(Dataset excerpts)
§ §

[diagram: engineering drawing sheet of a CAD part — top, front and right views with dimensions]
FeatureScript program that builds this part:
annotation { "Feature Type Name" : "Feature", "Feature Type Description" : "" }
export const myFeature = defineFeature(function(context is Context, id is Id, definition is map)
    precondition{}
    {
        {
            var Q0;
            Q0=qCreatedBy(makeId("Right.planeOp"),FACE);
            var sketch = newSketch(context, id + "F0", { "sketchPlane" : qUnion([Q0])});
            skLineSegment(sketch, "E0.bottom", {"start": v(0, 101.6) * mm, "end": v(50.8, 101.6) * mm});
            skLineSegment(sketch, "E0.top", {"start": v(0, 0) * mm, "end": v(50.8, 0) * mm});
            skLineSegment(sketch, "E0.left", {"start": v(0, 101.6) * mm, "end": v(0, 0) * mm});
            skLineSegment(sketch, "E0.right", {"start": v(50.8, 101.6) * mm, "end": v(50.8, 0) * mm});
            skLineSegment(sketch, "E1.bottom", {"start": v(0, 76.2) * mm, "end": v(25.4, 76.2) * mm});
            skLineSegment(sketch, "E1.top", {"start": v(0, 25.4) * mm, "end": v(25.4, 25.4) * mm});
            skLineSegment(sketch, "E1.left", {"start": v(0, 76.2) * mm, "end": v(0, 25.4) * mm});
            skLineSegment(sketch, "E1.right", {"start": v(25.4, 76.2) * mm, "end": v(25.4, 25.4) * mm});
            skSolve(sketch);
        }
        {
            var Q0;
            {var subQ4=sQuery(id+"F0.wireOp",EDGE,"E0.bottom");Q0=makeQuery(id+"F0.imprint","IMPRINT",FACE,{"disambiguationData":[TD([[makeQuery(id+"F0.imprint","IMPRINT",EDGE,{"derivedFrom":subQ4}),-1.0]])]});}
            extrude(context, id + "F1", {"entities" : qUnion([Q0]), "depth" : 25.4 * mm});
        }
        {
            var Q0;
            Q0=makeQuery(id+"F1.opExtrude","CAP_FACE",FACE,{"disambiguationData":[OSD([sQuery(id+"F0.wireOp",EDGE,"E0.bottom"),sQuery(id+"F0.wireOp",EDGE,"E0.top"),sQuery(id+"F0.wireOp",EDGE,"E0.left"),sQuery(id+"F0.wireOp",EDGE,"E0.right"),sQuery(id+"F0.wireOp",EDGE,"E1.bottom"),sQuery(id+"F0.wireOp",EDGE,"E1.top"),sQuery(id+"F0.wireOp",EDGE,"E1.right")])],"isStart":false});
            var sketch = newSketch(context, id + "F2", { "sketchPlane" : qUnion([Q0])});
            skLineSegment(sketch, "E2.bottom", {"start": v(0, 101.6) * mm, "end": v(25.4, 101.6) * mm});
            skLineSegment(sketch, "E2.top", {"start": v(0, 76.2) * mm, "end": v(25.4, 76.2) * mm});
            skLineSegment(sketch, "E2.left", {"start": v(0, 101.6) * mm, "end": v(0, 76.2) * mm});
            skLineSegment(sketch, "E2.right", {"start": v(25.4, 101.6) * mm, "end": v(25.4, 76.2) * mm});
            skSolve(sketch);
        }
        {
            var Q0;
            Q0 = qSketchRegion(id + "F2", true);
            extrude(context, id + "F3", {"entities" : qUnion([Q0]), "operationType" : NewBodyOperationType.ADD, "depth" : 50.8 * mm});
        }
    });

§ §

§ **Do this**
Which lines in the rows above contain the string "sketchPlane"? Report each such line in full.

§ **Written solution**
            var sketch = newSketch(context, id + "F0", { "sketchPlane" : qUnion([Q0])});
            var sketch = newSketch(context, id + "F2", { "sketchPlane" : qUnion([Q0])});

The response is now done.